Take testing. The federal government has mandated testing only of lactating dairy cows traveling across state lines. Funds have been allocated to pay farm owners to test dairy herds, but officials say they can’t mandate broader testing. And farmworkers who get tested are eligible to receive $75 each—but that’s hardly an incentive, as testing positive would require workers to visit a clinic, then stay home from work. Many of them can’t afford to do either.

Instead of getting at the root cause by better regulating farms, the federal government is scrambling to get ready for the now-inevitable spread of bird flu; they’re preparing 4.8 million doses of a bird flu vaccine for humans in case the virus jumps again.

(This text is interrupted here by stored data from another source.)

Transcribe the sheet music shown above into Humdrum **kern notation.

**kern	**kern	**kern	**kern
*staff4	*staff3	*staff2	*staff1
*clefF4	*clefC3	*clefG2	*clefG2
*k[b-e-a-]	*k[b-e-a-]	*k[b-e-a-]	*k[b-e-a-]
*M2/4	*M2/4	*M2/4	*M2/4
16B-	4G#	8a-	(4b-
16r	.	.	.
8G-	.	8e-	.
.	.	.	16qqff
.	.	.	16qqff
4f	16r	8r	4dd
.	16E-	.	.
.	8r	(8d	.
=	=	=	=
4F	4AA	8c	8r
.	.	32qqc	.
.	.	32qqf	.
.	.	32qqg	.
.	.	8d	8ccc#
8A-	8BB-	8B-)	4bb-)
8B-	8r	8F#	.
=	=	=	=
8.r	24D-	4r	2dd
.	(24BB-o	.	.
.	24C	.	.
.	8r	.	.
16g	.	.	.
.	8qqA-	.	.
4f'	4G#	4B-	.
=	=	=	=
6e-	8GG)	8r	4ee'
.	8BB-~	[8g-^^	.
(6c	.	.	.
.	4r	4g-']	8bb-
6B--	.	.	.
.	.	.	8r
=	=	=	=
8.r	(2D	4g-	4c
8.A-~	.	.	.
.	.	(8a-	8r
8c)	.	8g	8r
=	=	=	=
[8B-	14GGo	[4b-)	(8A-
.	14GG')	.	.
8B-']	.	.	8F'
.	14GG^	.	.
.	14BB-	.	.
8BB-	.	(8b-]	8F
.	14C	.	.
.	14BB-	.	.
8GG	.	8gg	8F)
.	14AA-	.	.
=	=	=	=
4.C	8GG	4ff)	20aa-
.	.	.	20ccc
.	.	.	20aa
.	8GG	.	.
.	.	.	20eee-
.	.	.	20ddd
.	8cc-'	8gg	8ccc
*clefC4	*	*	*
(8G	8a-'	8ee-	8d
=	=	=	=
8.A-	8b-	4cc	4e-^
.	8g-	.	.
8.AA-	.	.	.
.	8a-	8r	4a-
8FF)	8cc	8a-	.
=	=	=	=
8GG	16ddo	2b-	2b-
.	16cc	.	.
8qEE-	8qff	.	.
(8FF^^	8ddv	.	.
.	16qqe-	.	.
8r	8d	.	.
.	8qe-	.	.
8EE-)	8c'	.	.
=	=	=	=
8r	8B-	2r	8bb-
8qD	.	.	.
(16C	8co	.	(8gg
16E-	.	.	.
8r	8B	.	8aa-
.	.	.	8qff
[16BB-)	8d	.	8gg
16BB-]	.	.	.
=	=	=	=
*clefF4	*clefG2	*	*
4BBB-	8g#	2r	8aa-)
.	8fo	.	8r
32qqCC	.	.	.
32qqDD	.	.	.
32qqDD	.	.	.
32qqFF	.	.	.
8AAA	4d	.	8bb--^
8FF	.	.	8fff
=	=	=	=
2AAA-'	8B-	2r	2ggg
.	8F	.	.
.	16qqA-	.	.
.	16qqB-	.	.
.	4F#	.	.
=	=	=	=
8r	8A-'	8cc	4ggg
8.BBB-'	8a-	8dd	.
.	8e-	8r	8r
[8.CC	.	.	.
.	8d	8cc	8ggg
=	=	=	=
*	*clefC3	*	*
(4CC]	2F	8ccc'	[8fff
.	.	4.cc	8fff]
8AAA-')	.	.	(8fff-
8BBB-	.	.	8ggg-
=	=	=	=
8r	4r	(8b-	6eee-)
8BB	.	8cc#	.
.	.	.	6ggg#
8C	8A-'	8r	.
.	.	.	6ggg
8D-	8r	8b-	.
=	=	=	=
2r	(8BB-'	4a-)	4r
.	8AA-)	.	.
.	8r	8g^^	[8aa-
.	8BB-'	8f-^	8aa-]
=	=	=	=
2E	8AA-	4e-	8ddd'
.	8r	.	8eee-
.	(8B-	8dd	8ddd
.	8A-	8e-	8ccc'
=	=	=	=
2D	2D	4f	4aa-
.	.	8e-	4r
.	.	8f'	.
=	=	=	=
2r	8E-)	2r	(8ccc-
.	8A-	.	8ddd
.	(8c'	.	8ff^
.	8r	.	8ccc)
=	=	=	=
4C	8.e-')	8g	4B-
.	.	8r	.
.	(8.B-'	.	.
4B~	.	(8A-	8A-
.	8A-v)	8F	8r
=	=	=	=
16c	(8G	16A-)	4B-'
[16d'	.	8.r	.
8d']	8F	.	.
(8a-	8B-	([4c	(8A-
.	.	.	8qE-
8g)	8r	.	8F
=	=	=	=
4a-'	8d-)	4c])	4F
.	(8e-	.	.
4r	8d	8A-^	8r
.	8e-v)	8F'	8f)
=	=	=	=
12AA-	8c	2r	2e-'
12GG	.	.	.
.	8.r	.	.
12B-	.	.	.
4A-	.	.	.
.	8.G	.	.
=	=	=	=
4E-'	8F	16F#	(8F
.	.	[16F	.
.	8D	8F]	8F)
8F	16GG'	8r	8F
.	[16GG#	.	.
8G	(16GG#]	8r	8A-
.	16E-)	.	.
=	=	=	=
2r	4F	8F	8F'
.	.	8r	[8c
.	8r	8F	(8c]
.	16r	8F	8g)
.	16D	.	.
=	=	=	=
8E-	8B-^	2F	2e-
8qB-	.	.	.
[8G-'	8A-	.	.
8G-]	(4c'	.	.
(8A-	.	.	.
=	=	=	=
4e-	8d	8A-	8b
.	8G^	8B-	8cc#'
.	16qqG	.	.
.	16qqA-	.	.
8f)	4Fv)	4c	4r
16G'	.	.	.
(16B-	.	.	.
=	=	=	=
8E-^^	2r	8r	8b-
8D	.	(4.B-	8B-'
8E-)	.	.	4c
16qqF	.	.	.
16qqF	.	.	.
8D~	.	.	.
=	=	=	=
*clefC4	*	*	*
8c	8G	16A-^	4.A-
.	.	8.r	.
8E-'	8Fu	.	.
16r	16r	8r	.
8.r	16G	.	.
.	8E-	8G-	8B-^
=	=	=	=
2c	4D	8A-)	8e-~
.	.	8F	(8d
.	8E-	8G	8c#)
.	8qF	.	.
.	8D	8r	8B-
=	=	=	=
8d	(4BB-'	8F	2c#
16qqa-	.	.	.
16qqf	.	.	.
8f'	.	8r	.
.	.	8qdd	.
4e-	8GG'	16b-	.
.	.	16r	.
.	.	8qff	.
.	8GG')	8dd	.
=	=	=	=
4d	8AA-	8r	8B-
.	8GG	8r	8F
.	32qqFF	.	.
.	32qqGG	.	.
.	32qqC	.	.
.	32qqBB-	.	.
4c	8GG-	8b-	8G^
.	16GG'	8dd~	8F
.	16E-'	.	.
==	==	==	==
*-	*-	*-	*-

Maddeningly, the federal government is also reimbursing giant farming corporations for cleaning up the mess they themselves caused. Farms kill animals en masse and get paid for it. Our own investigation found the USDA has paid $715 million to companies like Tyson and Jennie-O to compensate for losses from bird flu outbreaks that those very companies largely caused. “These payments are crazy-making and dangerous,” said Andrew deCoriolis, Farm Forward’s executive director. “Not only are we wasting taxpayer money on profitable companies for a problem they created, but we’re not giving them any incentive to make changes.”

The best treatment for a pandemic is preventing it before it starts—by decreasing the size of animal farms, reducing crowding, and improving the genetics of the animals. These steps are critical in addressing the underlying conditions that lead to pandemics like the one we’re now facing.